*** RECORDS SHOWN ***
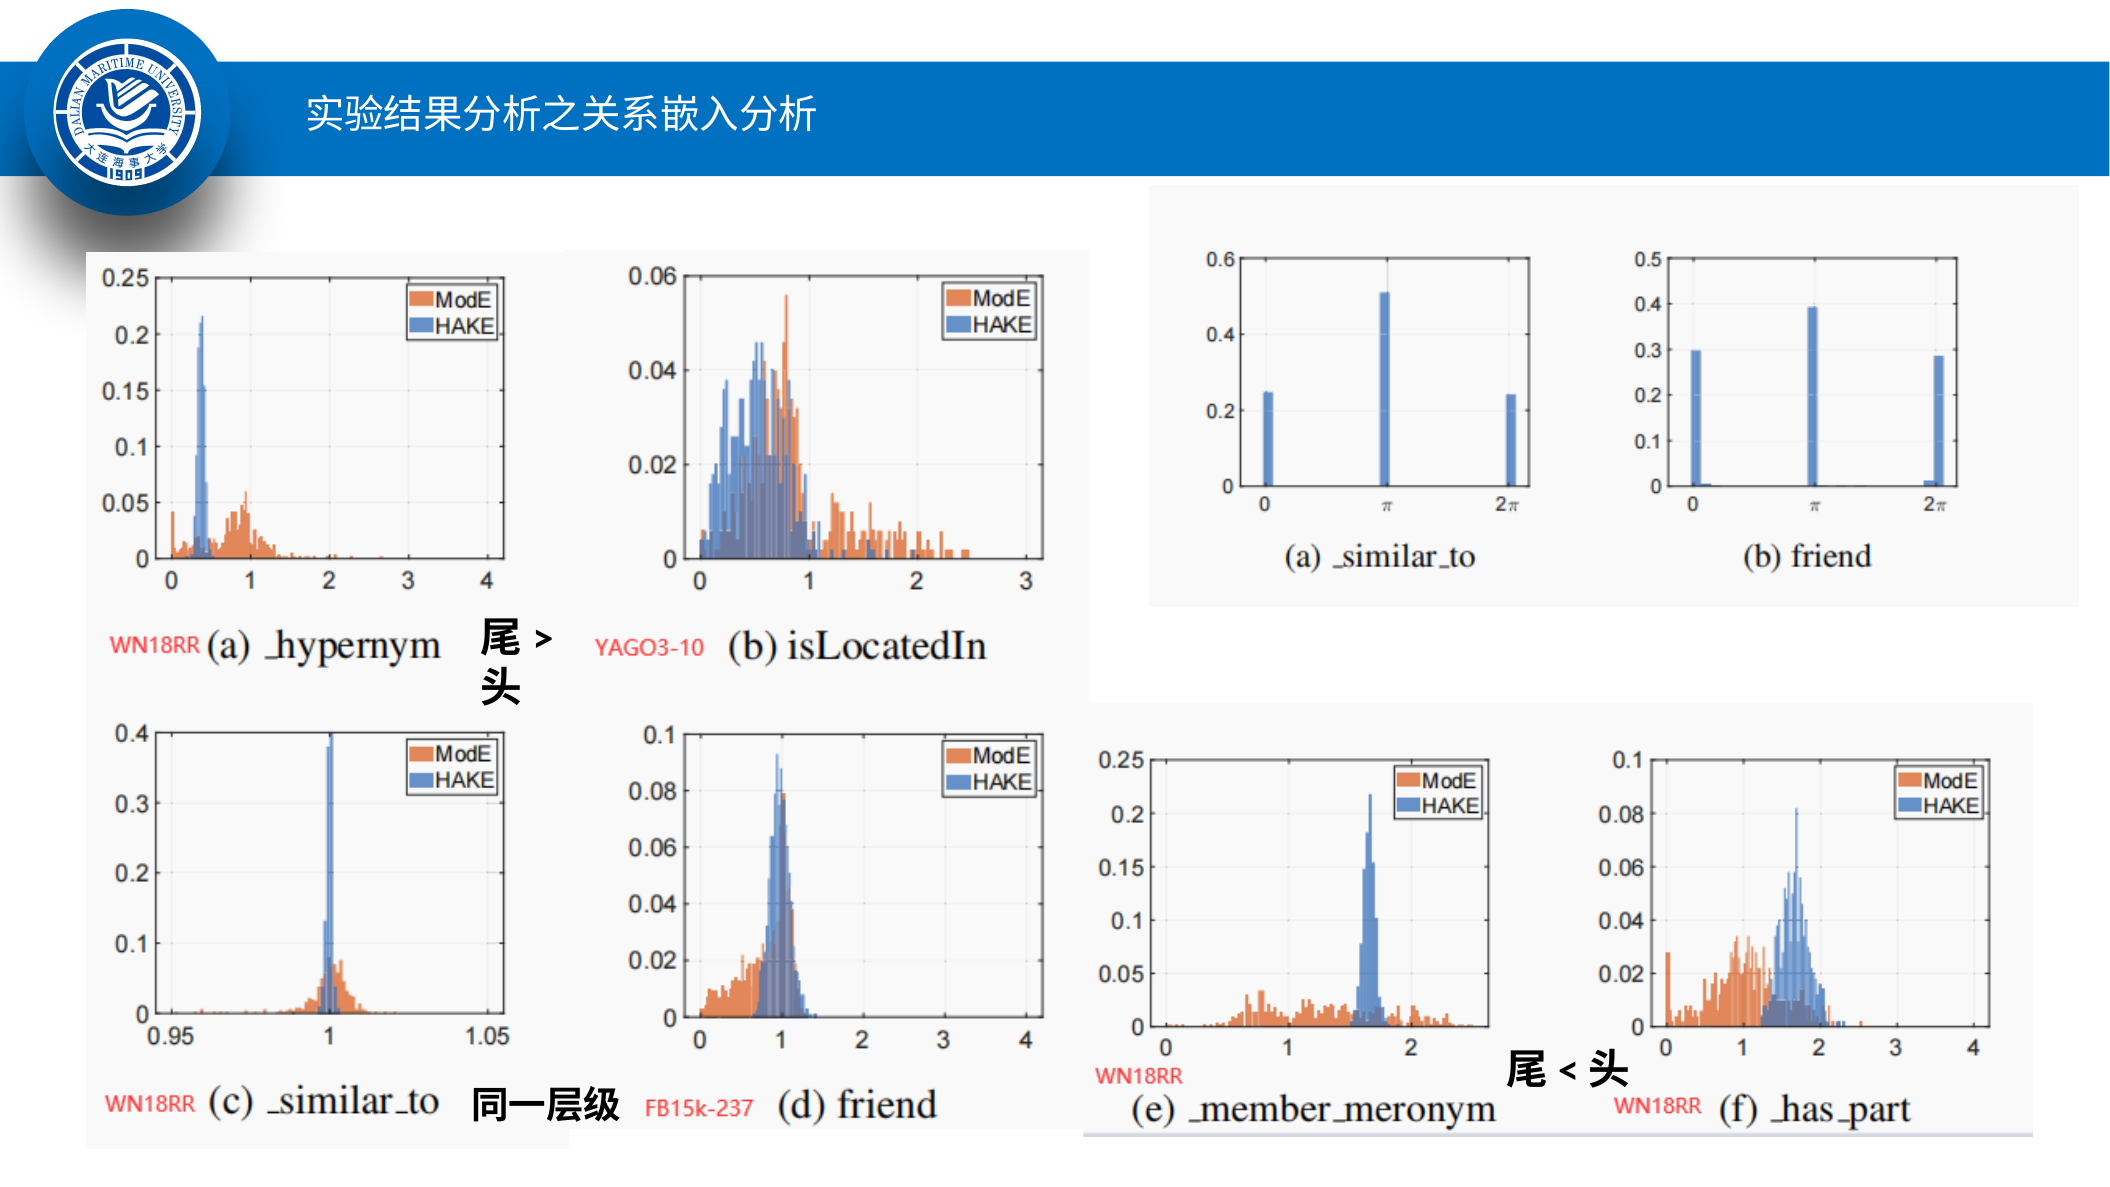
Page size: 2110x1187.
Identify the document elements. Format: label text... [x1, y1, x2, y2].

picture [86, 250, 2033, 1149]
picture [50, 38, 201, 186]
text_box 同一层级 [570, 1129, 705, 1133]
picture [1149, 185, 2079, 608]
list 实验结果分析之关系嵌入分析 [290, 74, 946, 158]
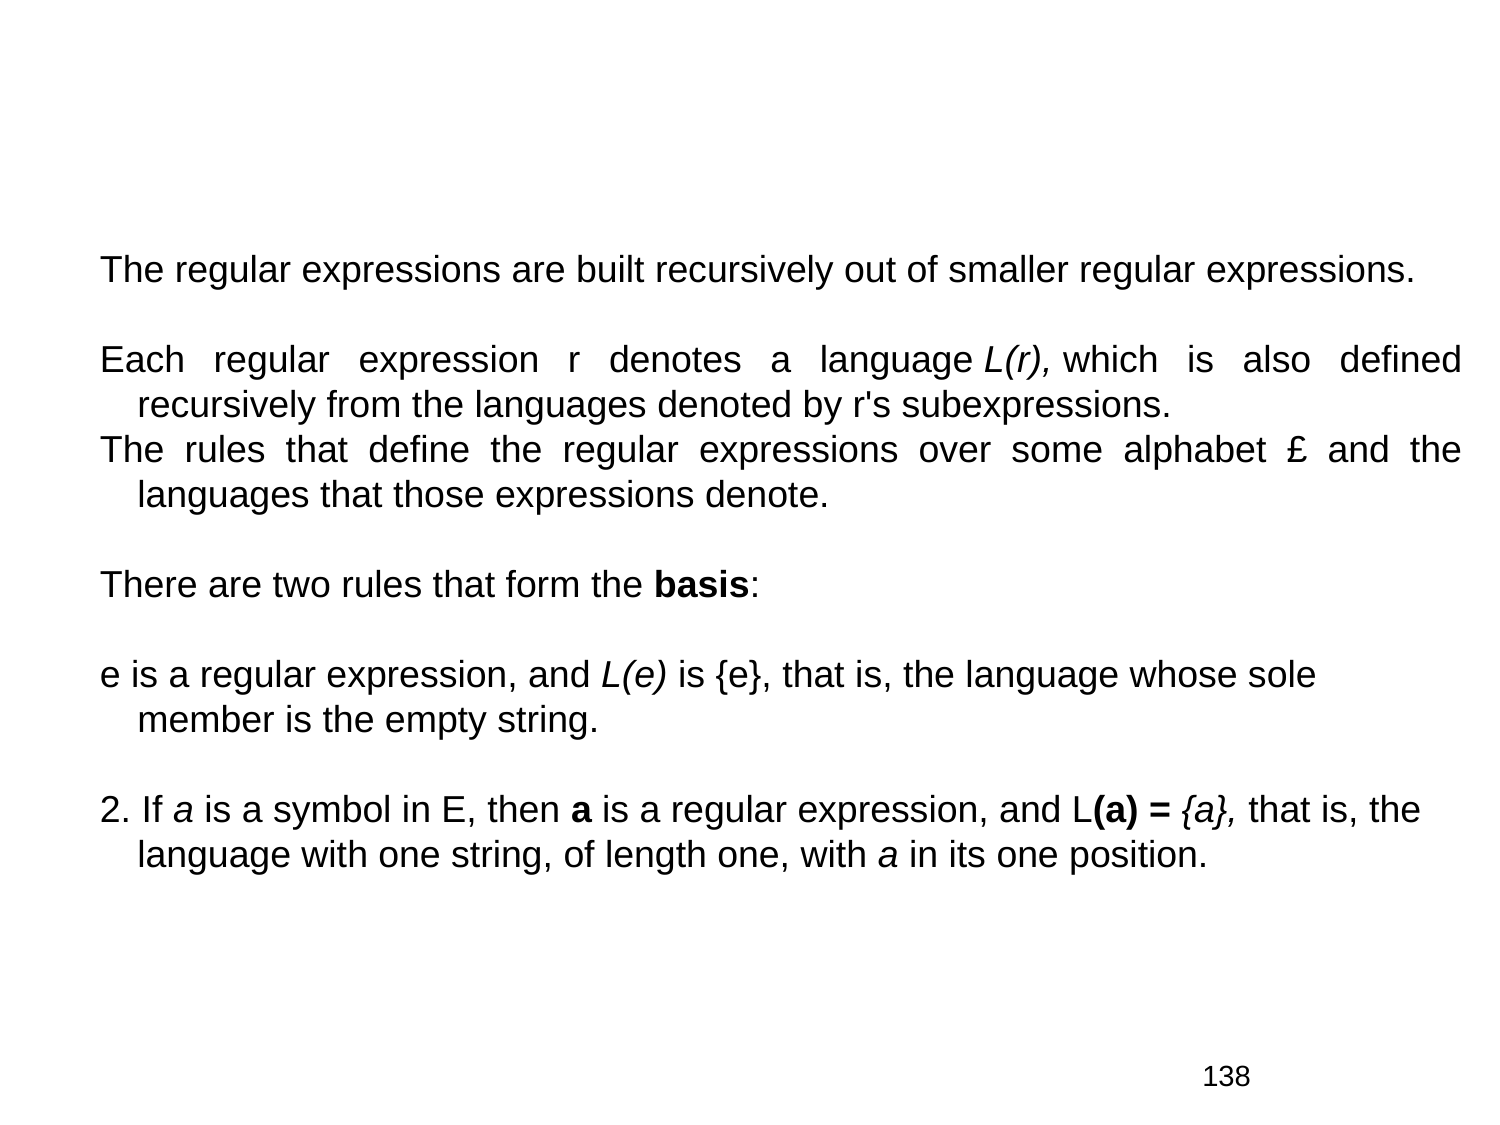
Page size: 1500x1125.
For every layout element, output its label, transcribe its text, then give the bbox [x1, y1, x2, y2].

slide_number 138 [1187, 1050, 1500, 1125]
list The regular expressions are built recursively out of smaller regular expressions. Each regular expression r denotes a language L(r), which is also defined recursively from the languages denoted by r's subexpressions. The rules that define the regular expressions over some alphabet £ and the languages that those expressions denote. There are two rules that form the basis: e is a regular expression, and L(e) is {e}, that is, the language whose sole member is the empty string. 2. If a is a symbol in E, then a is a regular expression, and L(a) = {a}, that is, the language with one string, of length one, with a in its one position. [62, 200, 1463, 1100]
*** End of RECORDS SHOWN ***
» ABOUT THIS EXERCISE: The lines to copy are those in the records above containing the word "Page".

» RESPONSE AREA:
Page size: 2110x1187.
Page size: 1500x1125.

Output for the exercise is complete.